Global childhood mortality rate halves in two decades, report says

GlobalPost

The global childhood mortality rate has halved in the past two decades, according to Unicef and the World Bank.

The UN children's fund said in a report that the number of infants and children aged 5 and under who died before reaching the age of five had dropped from 12 million in 1990 to 6.9 million in 2011.

The report released Wednesday credited improvements in nutrition, access to vaccines and treatments, better care of infants post natally and the use of insecticide-treated mosquito nets, the Associated Press reported.

A long-term strategy to improve girls' education was also paying dividends.

The lowest child mortality rate in 2011 was in Singapore, which had 2.6 deaths of children under age 5 per 1,000 live births, while the rate in the United States was eight per 1,000 births, the report said.

Globally the rate was 51 deaths per 1,000 births.

However, the report said, South Asia and Africa had not kept pace with the rest of the world, and the country-to-country variation in child mortality rates was huge and growing. 
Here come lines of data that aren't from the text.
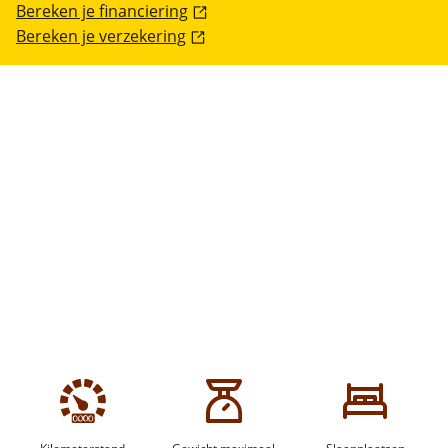
Bereken je financiering
Bereken je verzekering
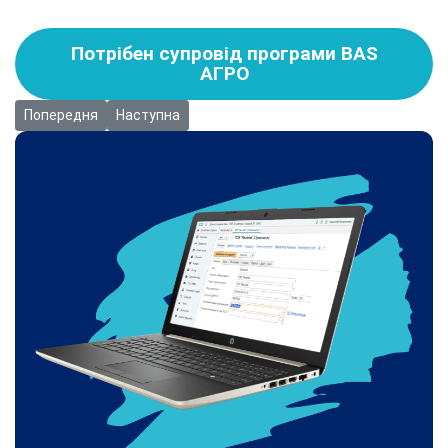
Потрібен супровід програми BAS
АГРО
Попередня стаття: Інструкція: Фіксована індексація в програм
Наступна стаття: Інструкція: Налаштування мови
Попередня
Наступна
About half of all child deaths occur in five countries: India, Nigeria, the Democratic Republic of the Congo, Pakistan and China.

And, Agence France-Presse quoted executive director Anthony Lake as saying, "Any satisfaction at these gains is tempered by the unfinished business that remains."

About 19,000 children were still dying each day from largely preventable diseases, with pneumonia the biggest killer — causing about a fifth of all under-5 deaths worldwide, 1.3 million in total, according to Australia's Fairfax media.

Children were most at risk in their first month of life: 40 percent of recorded deaths occurred in that that stage of life.